Project is out of this world
St Charles’ Primary are set to boldly go where no school pupils have gone before.
They are taking part in a new project where they’ll be growing seeds that have previously been into outer space.
And the Cambuslang school will now have their very own space race, as they will compare the seeds from space with those that have not been away over several weeks.
It’s all part of the educational project Rocket Science, which has been launched by the RHS Campaign for School Gardening and the UK Space Agency.
In September, 2kg of rocket seeds were flown to the International Space Station (ISS) on Soyuz 44S.

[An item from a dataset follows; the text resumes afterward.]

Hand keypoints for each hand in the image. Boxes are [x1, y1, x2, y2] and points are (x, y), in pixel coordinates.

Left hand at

They have spent several months in microgravity, and are returning to Earth this month.
St Charles’ youngsters will be given a packet of 100 seeds from space, along with seeds that haven’t been to space, and they won’t be told which packet is which.
Then they will be measuring the differences between the seeds, with final data being analysed by professional biostatisticians.

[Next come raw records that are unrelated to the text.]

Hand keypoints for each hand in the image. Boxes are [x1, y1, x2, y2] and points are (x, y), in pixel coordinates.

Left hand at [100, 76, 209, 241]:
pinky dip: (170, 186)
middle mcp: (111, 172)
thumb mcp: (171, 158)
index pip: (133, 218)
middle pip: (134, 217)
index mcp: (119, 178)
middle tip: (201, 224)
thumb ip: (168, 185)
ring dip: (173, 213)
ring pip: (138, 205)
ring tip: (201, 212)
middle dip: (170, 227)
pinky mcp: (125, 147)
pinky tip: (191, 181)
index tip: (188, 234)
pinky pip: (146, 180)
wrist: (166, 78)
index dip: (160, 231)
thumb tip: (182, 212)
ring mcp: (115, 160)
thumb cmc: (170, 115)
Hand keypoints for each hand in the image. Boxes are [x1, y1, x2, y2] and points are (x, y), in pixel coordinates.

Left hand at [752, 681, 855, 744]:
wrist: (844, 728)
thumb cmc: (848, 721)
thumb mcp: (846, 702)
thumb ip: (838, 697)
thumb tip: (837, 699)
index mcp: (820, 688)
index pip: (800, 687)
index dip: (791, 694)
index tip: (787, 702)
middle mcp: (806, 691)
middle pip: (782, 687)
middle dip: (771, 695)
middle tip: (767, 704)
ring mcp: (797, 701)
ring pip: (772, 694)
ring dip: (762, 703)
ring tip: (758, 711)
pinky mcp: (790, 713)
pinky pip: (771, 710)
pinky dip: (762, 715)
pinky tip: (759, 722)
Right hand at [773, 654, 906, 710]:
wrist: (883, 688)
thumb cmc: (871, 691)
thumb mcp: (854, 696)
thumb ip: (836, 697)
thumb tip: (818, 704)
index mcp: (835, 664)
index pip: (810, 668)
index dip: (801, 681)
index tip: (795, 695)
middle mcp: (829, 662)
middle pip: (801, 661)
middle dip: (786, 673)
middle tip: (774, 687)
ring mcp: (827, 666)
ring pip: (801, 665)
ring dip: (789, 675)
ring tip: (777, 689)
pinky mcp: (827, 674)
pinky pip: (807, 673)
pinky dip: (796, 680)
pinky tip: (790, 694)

St Charles’ teacher Rose Hewitt thinks the idea has several benefits for the kids.
She said: “We are very excited to be taking part in Rocket Science.
“This experiment is a fantastic way of teaching our pupils to think more scientifically and share their findings with the whole school.
The Gardening Club will be running this experiment and sharing their findings with the whole school at assembly.”
Among the areas the project will cover are enabling the children to think more about how we could preserve human life on another planet in the future, what astronauts need to survive while on long-term missions in space and the difficulties surrounding growing fresh food in challenging climates.
Rocket Science is just one educational project from a programme developed by the UK Space Agency to celebrate British ESA astronaut Tim Peake’s Principia mission to the ISS and inspire young people to look into careers in STEM (science, technology, engineering and maths) subjects, including horticulture.
Space Race Pupils at St Charles’ taking part in the project, including Neve Murray and Kiera Cochrane holding the seeds, with teacher Rose Hewitt at the back.